### Work item
Although the data below holds other lines too, output only those from the line with "31: (709, 21, 2.33)" up to and including the line with "47: (205, 367, 1.38)", exactly as they appear.

(Collected data entries)

+---+

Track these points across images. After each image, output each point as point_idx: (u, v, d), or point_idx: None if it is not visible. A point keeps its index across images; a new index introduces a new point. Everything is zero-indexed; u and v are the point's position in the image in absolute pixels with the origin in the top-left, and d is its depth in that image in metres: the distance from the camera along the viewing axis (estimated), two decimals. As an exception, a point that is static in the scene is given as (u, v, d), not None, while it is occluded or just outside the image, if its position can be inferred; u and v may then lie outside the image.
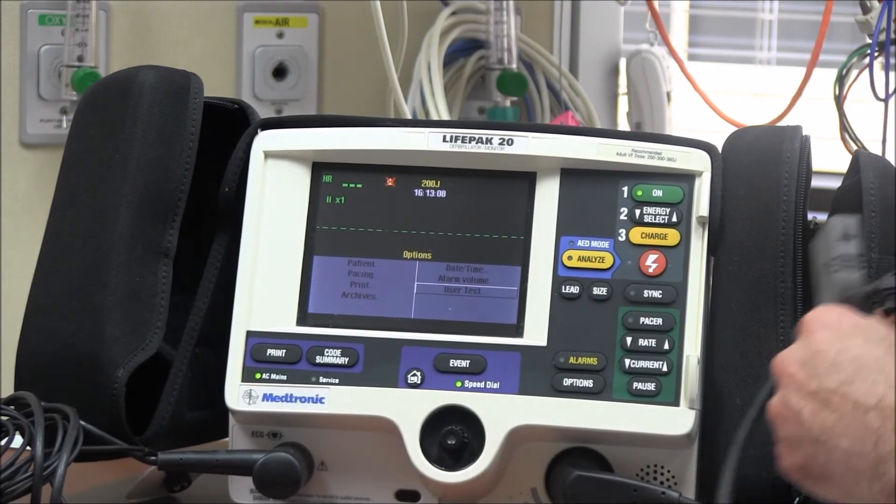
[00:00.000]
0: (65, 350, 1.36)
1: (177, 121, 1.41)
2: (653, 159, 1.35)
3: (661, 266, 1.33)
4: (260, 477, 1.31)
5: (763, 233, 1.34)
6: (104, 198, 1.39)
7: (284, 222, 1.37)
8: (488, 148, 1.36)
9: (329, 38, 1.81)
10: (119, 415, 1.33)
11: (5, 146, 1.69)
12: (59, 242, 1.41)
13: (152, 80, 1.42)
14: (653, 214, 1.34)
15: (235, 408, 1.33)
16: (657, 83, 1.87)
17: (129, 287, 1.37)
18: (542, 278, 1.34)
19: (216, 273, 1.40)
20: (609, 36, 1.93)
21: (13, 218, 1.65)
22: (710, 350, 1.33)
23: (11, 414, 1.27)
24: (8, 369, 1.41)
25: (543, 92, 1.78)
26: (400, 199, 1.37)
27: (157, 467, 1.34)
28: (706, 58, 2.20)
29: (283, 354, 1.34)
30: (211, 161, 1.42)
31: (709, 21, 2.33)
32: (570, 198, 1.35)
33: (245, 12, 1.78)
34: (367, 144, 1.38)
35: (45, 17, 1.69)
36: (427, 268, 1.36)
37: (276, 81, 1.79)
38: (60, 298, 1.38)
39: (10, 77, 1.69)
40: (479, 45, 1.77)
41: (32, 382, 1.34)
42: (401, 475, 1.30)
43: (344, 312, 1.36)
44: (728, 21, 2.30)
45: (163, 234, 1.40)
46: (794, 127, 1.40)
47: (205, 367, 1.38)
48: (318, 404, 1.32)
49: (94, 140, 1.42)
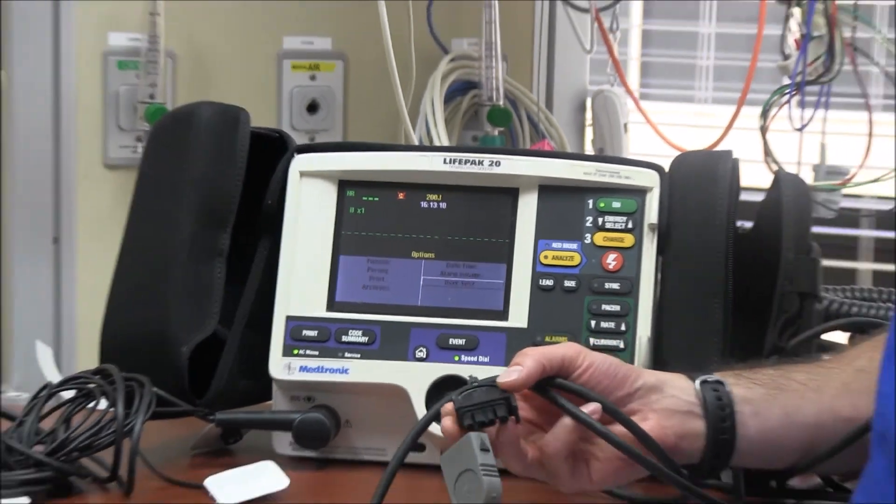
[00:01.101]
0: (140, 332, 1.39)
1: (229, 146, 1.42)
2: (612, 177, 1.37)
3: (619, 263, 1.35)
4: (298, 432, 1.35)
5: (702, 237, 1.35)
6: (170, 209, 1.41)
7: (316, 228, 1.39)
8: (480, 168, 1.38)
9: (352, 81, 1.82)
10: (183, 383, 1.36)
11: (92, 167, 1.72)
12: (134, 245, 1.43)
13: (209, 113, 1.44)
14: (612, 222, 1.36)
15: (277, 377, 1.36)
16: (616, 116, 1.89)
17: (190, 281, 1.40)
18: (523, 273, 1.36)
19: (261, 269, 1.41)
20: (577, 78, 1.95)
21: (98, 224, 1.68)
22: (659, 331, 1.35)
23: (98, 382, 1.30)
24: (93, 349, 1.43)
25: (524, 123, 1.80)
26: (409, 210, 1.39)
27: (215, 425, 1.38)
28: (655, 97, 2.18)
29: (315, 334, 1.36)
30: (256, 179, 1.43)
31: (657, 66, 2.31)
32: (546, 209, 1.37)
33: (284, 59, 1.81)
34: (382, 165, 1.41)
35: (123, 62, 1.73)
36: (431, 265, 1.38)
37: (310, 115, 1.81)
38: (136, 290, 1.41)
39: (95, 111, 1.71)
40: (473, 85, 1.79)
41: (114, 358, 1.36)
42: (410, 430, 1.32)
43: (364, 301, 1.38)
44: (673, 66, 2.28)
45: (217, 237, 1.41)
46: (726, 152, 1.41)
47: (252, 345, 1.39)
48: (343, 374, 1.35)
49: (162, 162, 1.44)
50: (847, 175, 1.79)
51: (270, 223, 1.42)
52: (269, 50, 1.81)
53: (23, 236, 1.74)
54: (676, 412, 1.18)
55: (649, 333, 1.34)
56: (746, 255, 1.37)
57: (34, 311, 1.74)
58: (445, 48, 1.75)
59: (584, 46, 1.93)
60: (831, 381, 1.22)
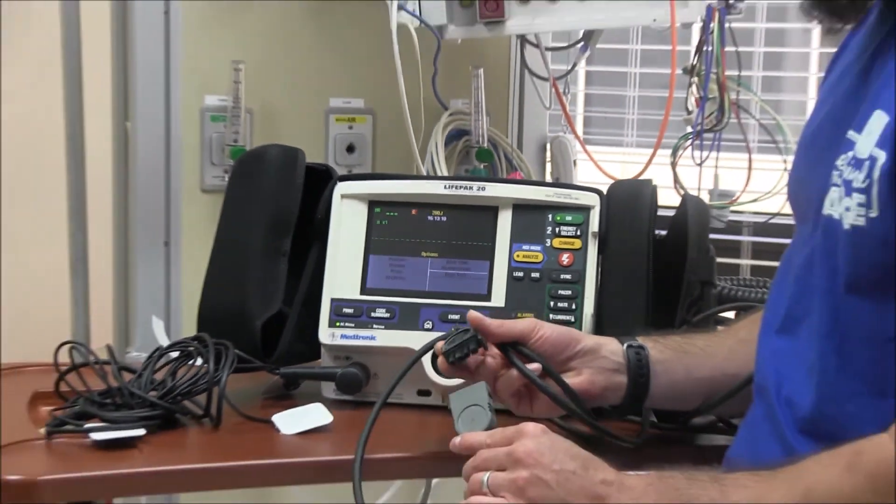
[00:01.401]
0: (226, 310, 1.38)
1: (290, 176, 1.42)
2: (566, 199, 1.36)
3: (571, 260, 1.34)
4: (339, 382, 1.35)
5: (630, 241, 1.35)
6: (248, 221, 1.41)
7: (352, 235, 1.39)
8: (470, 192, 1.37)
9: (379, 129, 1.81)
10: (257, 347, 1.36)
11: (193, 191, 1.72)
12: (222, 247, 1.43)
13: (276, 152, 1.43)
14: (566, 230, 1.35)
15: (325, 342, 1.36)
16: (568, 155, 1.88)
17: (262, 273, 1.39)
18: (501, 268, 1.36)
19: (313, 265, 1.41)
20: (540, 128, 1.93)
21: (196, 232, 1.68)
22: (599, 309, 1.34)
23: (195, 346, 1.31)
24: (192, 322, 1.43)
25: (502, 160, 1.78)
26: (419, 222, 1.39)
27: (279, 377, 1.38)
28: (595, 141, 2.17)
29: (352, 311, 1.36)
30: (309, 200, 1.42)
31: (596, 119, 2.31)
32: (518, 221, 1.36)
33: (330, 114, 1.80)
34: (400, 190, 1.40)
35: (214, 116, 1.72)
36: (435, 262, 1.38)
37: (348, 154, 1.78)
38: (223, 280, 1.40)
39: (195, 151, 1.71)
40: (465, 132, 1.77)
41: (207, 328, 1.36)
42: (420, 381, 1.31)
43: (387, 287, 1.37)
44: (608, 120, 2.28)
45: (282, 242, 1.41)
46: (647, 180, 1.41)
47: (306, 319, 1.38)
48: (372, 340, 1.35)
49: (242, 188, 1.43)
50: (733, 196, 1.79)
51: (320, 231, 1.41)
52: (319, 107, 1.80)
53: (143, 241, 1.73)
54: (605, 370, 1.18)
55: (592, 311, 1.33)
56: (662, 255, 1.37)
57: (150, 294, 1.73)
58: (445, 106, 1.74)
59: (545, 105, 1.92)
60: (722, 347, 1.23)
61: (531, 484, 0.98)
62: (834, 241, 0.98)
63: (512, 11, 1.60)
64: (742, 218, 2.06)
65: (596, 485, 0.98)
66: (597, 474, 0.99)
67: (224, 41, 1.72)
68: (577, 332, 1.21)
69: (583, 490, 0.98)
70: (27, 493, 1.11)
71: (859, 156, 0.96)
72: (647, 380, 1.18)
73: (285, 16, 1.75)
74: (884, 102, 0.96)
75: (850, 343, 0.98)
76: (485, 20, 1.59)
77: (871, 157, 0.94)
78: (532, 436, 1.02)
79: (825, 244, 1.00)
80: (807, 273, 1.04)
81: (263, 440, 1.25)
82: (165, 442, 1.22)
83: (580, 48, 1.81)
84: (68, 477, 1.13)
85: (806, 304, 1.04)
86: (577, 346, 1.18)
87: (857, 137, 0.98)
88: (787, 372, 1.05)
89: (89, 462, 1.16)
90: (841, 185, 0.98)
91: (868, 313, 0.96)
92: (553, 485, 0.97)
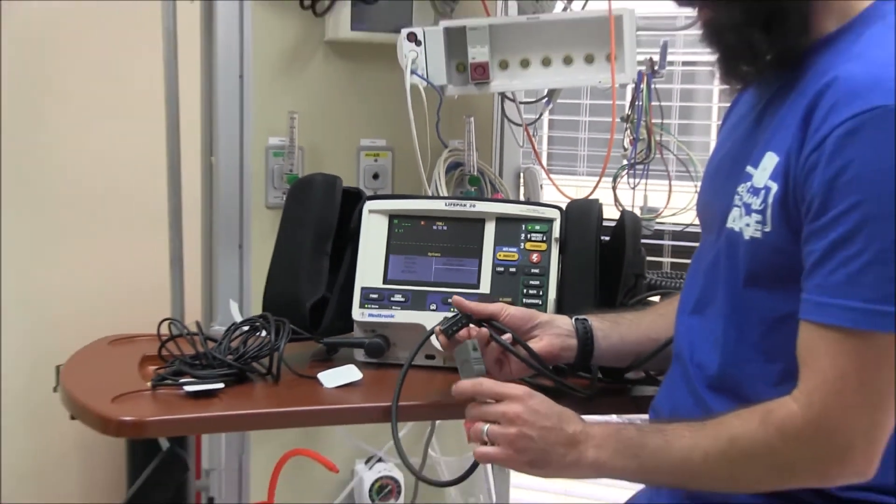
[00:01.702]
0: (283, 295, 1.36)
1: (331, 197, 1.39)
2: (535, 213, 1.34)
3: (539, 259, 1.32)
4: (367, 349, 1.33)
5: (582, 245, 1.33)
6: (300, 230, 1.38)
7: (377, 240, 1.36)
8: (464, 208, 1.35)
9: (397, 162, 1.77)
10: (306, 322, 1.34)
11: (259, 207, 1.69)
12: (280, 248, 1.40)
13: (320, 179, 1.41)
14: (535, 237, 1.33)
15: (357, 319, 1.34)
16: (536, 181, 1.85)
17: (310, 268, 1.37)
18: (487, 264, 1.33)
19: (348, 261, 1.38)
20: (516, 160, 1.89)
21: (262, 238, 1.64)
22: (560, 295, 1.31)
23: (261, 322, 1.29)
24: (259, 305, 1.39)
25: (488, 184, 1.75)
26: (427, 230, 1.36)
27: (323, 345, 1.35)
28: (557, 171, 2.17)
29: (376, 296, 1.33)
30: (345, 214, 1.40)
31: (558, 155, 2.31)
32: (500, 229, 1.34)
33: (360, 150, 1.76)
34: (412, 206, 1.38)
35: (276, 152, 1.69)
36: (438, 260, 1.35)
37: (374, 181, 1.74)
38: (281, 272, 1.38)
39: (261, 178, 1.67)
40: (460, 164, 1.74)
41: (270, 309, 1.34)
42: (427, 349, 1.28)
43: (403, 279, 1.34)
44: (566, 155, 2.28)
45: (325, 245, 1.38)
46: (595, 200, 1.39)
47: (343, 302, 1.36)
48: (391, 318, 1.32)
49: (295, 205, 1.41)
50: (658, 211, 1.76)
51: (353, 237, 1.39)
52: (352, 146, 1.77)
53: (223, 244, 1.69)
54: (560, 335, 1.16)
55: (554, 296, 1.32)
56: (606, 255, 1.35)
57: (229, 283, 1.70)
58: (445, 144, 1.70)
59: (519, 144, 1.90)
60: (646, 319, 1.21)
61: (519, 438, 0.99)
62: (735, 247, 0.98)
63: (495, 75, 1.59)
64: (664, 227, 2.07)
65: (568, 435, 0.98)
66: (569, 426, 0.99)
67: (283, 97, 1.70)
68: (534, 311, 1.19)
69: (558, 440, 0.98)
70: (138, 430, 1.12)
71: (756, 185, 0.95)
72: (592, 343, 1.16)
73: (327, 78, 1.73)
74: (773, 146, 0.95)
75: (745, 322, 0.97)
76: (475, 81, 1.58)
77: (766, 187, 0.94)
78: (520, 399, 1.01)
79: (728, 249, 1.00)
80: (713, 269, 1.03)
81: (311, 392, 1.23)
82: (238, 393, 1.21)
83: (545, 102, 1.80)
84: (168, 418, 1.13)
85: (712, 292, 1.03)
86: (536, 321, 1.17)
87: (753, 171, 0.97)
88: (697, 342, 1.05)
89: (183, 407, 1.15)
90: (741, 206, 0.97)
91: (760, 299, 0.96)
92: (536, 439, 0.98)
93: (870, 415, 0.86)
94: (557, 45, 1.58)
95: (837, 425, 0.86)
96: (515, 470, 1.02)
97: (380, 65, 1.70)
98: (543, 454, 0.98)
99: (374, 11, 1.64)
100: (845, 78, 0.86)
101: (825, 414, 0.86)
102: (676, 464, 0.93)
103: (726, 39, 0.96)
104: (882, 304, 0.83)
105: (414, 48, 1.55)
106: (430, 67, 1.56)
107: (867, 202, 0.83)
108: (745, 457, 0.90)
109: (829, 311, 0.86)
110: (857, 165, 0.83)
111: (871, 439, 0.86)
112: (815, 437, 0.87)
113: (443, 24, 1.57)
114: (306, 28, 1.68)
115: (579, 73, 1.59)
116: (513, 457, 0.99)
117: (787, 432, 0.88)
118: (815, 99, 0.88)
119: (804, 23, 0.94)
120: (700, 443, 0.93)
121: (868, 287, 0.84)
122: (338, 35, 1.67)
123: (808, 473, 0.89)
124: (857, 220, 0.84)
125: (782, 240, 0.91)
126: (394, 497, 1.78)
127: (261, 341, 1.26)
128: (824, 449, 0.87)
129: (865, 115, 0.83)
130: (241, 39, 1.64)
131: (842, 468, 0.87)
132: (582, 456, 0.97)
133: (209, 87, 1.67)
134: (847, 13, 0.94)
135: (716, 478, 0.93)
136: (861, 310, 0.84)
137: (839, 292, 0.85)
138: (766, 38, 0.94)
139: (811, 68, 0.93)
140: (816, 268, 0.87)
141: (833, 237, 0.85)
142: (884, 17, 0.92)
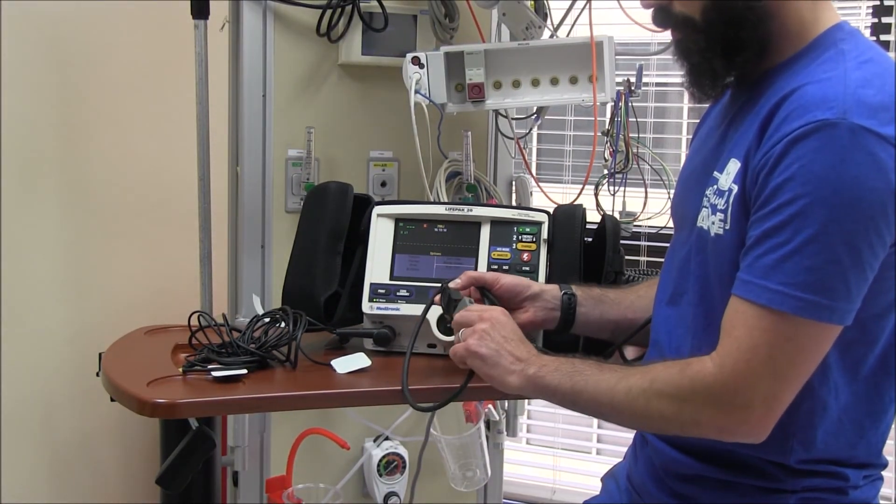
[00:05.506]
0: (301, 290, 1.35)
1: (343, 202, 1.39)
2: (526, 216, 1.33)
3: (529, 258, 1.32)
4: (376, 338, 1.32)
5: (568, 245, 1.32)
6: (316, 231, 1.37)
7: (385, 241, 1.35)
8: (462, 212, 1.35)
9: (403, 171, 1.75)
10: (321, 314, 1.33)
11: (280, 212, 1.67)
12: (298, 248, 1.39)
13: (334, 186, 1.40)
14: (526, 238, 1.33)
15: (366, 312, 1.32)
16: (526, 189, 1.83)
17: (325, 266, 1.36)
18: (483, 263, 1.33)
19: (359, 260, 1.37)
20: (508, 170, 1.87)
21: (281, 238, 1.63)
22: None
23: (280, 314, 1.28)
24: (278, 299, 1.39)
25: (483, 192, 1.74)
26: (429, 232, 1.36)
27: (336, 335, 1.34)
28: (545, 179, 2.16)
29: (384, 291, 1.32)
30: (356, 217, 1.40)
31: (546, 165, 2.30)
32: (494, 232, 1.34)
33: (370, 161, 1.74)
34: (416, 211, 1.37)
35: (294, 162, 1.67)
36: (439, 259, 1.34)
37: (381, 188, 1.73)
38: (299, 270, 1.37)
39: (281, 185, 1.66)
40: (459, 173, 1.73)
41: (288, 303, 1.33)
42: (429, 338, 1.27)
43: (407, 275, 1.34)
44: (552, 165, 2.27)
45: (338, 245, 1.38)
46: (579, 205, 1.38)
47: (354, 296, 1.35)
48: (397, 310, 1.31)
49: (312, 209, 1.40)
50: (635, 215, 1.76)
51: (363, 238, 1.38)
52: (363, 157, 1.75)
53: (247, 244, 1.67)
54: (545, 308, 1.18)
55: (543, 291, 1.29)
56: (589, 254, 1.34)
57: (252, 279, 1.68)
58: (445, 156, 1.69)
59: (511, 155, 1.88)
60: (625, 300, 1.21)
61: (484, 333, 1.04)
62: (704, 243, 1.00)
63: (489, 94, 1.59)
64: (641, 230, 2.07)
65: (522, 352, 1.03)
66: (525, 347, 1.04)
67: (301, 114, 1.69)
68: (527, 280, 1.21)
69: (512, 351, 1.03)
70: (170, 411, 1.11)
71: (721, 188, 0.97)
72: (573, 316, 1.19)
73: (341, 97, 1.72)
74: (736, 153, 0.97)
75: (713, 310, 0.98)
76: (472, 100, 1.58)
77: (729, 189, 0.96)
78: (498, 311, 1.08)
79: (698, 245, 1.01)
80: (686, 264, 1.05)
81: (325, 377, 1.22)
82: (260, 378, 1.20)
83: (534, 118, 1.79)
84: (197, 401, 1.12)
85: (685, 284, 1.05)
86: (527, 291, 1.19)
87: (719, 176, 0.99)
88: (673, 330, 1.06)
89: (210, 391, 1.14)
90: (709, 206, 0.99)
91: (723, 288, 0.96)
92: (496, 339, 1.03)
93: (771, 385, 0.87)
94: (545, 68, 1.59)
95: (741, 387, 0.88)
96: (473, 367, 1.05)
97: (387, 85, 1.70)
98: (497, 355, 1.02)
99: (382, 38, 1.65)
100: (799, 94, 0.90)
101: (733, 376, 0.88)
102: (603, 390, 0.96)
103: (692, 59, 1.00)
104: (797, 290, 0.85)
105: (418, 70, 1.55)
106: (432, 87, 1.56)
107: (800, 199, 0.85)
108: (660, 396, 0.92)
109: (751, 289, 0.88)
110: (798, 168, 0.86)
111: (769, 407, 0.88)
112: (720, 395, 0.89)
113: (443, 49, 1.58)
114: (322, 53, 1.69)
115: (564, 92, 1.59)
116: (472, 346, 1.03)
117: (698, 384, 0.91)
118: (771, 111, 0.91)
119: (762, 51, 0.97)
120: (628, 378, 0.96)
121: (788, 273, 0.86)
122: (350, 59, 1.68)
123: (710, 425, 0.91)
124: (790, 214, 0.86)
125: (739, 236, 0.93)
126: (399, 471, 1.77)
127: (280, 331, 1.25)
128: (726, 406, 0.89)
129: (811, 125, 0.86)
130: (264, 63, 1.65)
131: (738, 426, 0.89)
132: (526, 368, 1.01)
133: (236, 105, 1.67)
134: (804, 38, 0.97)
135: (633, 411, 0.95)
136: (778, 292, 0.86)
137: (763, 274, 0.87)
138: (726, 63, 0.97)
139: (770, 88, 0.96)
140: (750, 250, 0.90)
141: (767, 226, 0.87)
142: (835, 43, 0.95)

+---+

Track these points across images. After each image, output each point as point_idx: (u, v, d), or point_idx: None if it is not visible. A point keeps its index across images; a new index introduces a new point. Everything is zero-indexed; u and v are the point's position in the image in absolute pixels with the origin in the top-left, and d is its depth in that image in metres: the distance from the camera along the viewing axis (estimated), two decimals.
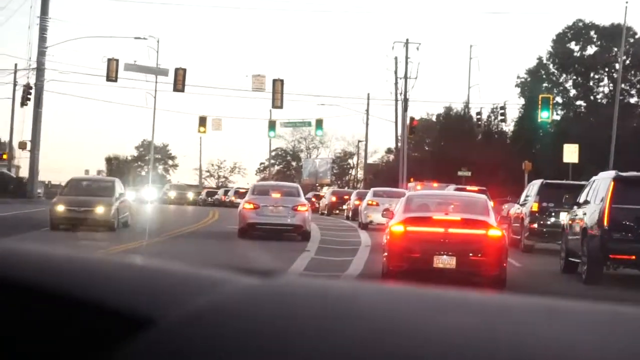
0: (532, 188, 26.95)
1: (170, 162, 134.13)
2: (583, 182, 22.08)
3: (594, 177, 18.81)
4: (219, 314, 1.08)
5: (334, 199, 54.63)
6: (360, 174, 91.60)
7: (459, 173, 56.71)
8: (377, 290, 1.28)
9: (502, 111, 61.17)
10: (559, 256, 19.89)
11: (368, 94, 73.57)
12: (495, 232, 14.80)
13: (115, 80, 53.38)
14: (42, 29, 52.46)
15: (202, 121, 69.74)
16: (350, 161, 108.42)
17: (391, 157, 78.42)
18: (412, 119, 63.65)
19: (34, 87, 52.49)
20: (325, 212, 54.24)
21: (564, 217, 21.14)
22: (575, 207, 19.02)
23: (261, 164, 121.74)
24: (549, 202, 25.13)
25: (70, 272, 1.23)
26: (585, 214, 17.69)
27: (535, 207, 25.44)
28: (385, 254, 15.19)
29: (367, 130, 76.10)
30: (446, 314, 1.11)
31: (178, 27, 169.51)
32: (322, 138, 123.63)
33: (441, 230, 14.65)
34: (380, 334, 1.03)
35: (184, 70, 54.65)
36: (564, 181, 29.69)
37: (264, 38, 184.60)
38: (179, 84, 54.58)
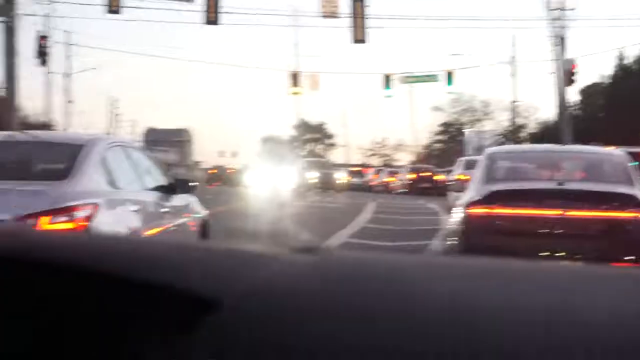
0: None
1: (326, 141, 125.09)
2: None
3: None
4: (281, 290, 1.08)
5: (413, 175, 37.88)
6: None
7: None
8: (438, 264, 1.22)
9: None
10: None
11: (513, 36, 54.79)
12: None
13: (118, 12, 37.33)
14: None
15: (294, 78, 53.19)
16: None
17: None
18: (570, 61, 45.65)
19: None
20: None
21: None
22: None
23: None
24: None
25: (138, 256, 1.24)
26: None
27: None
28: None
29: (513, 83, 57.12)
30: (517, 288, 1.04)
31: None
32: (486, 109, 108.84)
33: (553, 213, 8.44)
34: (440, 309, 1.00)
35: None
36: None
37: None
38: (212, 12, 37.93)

+---+

### Completed exercise
31: (709, 21, 2.33)
32: (570, 198, 1.35)
33: (245, 12, 1.78)
34: (367, 144, 1.38)
35: (45, 17, 1.69)
36: (427, 268, 1.36)
37: (276, 81, 1.79)
38: (60, 298, 1.38)
39: (10, 77, 1.69)
40: (479, 45, 1.77)
41: (32, 382, 1.34)
42: (401, 475, 1.30)
43: (344, 312, 1.36)
44: (728, 21, 2.30)
45: (163, 234, 1.40)
46: (794, 127, 1.40)
47: (205, 367, 1.38)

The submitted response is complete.